When the line containing "plate: none [598,961,821,1086]" appears in the data below, begin copying there and stop only after the line containing "decorative ball: none".

— Stored data entries —
[Start of Attachment]
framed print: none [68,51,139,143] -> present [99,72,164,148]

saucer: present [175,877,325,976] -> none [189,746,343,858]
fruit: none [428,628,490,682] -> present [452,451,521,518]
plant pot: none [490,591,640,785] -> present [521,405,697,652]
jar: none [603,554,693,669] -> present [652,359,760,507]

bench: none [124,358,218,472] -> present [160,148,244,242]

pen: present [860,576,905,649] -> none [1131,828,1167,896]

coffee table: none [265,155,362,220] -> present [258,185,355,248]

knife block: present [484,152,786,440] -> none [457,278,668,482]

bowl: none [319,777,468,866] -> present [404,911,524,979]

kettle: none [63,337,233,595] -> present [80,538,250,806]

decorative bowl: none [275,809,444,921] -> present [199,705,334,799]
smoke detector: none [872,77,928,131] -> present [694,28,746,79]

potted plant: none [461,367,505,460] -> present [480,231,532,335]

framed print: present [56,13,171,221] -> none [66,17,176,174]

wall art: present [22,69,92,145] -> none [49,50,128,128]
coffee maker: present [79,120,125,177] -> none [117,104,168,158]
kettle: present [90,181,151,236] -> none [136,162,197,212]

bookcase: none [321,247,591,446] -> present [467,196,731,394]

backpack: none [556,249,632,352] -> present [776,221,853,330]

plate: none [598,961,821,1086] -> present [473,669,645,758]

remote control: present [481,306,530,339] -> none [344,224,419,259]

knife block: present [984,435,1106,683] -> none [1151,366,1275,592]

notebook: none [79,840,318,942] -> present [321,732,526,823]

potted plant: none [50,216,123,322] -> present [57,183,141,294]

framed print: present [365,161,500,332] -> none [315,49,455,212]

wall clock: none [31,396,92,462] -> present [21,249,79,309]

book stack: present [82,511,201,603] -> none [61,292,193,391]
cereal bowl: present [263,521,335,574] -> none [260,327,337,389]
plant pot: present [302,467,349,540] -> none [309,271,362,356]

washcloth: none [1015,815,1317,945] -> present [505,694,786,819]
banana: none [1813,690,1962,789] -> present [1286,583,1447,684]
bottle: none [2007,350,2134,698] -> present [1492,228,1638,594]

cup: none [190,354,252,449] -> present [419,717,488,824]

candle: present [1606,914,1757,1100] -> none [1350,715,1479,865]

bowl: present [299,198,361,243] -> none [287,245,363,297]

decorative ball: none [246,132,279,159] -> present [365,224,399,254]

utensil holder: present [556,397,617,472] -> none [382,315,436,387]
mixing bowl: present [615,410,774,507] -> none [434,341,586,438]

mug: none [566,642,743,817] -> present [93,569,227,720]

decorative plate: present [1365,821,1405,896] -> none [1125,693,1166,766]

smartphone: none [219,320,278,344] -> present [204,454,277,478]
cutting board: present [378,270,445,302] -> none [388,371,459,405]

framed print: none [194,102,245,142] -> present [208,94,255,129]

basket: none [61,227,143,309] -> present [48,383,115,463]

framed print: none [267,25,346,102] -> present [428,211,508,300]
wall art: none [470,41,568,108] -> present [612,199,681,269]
[End of Attachment]
— SOLUTION —
plate: none [598,961,821,1086] -> present [473,669,645,758]

remote control: present [481,306,530,339] -> none [344,224,419,259]

knife block: present [984,435,1106,683] -> none [1151,366,1275,592]

notebook: none [79,840,318,942] -> present [321,732,526,823]

potted plant: none [50,216,123,322] -> present [57,183,141,294]

framed print: present [365,161,500,332] -> none [315,49,455,212]

wall clock: none [31,396,92,462] -> present [21,249,79,309]

book stack: present [82,511,201,603] -> none [61,292,193,391]
cereal bowl: present [263,521,335,574] -> none [260,327,337,389]
plant pot: present [302,467,349,540] -> none [309,271,362,356]

washcloth: none [1015,815,1317,945] -> present [505,694,786,819]
banana: none [1813,690,1962,789] -> present [1286,583,1447,684]
bottle: none [2007,350,2134,698] -> present [1492,228,1638,594]

cup: none [190,354,252,449] -> present [419,717,488,824]

candle: present [1606,914,1757,1100] -> none [1350,715,1479,865]

bowl: present [299,198,361,243] -> none [287,245,363,297]

decorative ball: none [246,132,279,159] -> present [365,224,399,254]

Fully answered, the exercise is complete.